■ **The task**
In the entries below, find each line with the word "pixels" and pull it out.

Data records:

»»

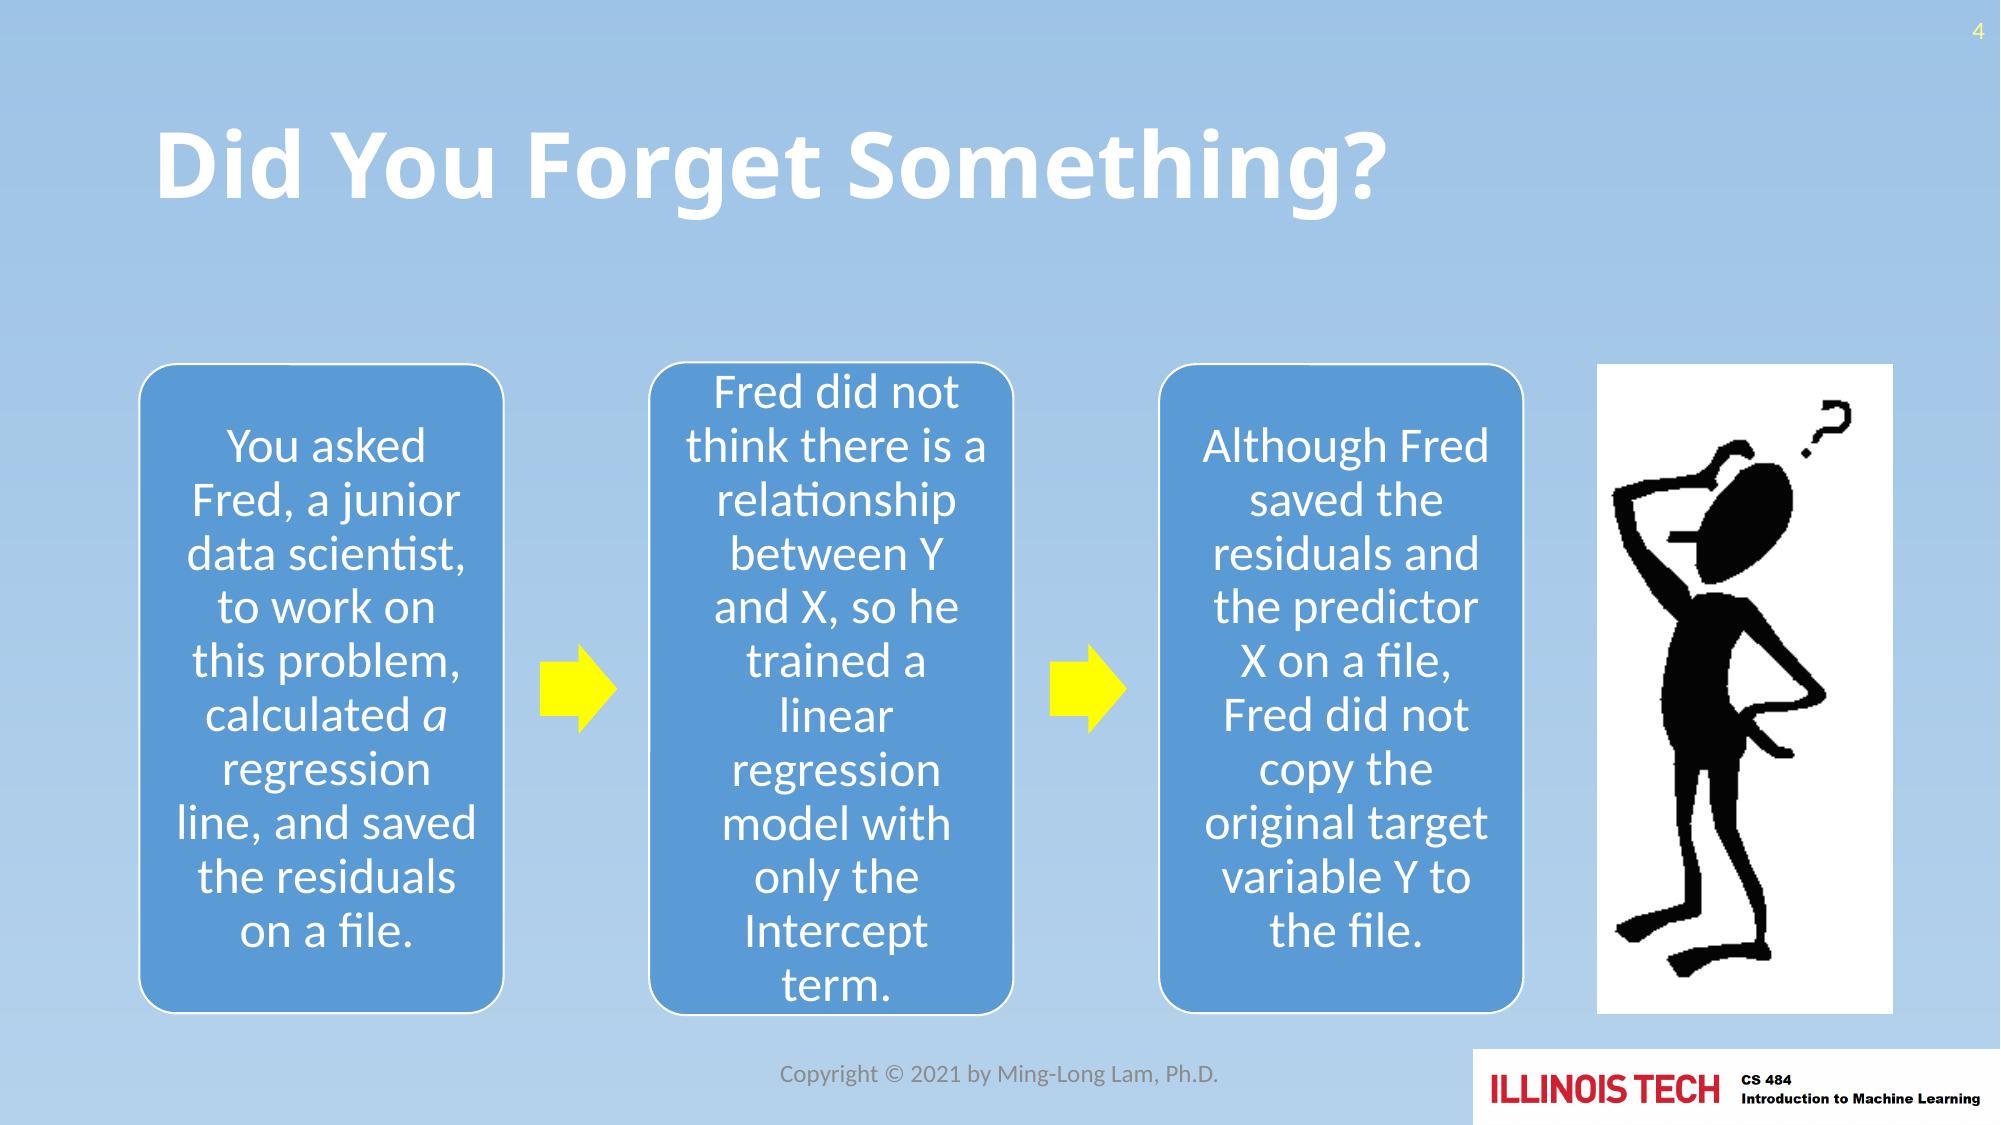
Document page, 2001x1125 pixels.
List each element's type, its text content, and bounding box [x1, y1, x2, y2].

picture [1597, 364, 1893, 1014]
picture [1473, 1049, 2000, 1125]
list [137, 364, 1526, 1014]
slide_number 4 [1550, 0, 2000, 60]
footer Copyright © 2021 by Ming-Long Lam, Ph.D. [662, 1042, 1338, 1103]
title Did You Forget Something? [137, 59, 1863, 278]
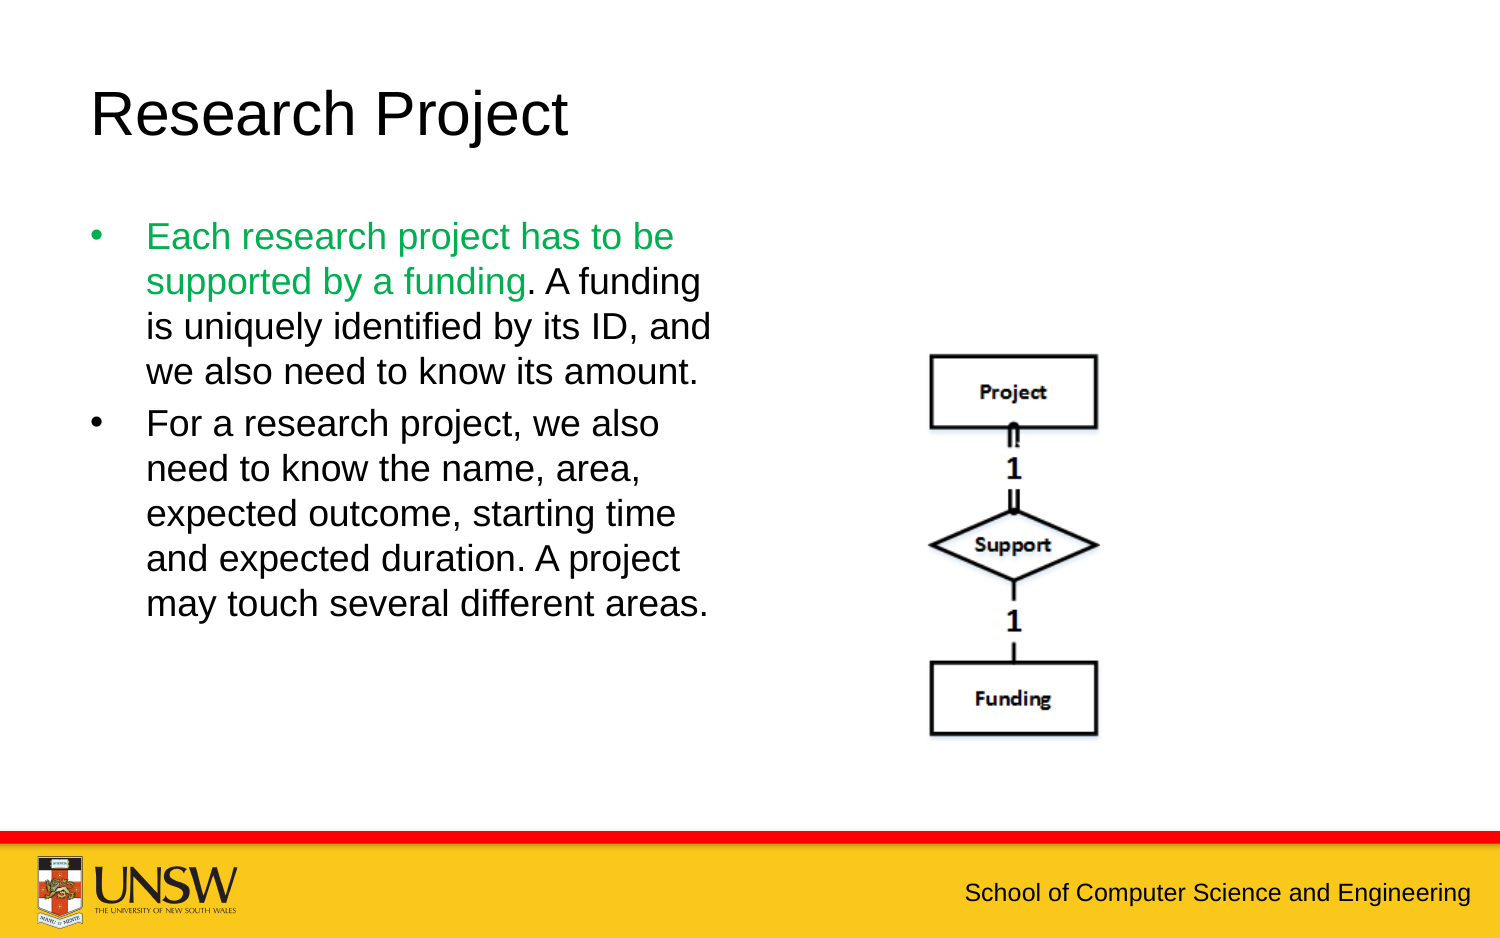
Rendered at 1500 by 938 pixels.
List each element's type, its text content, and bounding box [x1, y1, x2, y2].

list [828, 206, 1359, 796]
title Research Project [75, 65, 1425, 174]
list Each research project has to be supported by a funding. A funding is uniquely identified by its ID, and we also need to know its amount. For a research project, we also need to know the name, area, expected outcome, starting time and expected duration. A project may touch several different areas. [75, 204, 738, 794]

««

■ **Task response**
Document page, 2001x1125 pixels.
Rendered at 1500 by 938 pixels.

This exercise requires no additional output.